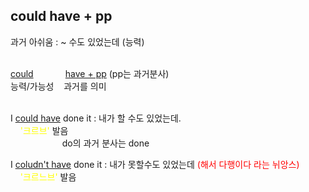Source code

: ## could have + pp ##
과거 아쉬움 : ~ 수도 있었는데 (능력)
<br>
<br>

<u>could</u>&nbsp;&nbsp;&nbsp;&nbsp;&nbsp;&nbsp;&nbsp;&nbsp;&nbsp;&nbsp; &nbsp;&nbsp;<u>have + pp</u> (pp는  과거분사)  
능력/가능성 &nbsp;&nbsp;&nbsp;과거를 의미
<br>
<br>

I <u>could have</u> done it : 내가 할 수도 있었는데.  
&nbsp;&nbsp;&nbsp;&nbsp;<span style="color:yellow">'크르브'</span> 발음  
&nbsp;&nbsp;&nbsp;&nbsp;&nbsp;&nbsp;&nbsp;&nbsp;&nbsp;&nbsp; &nbsp;&nbsp;&nbsp;&nbsp;&nbsp;&nbsp;&nbsp;&nbsp;&nbsp;&nbsp;do의 과거 분사는 done  

I <u>coludn't have</u> done it : 내가 못할수도 있었는데 <span style="color:red">(해서 다행이다 라는 뉘앙스)</span>  
&nbsp;&nbsp;&nbsp;&nbsp;<span style="color:yellow">'크르느브'</span> 발음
============
Problem to work on
The copy must match the listing above exactly, except that it holds no pictures.

Your solution
Source code

: ## could have + pp ##
과거 아쉬움 : ~ 수도 있었는데 (능력)
<br>
<br>

<u>could</u>&nbsp;&nbsp;&nbsp;&nbsp;&nbsp;&nbsp;&nbsp;&nbsp;&nbsp;&nbsp; &nbsp;&nbsp;<u>have + pp</u> (pp는  과거분사)  
능력/가능성 &nbsp;&nbsp;&nbsp;과거를 의미
<br>
<br>

I <u>could have</u> done it : 내가 할 수도 있었는데.  
&nbsp;&nbsp;&nbsp;&nbsp;<span style="color:yellow">'크르브'</span> 발음  
&nbsp;&nbsp;&nbsp;&nbsp;&nbsp;&nbsp;&nbsp;&nbsp;&nbsp;&nbsp; &nbsp;&nbsp;&nbsp;&nbsp;&nbsp;&nbsp;&nbsp;&nbsp;&nbsp;&nbsp;do의 과거 분사는 done  

I <u>coludn't have</u> done it : 내가 못할수도 있었는데 <span style="color:red">(해서 다행이다 라는 뉘앙스)</span>  
&nbsp;&nbsp;&nbsp;&nbsp;<span style="color:yellow">'크르느브'</span> 발음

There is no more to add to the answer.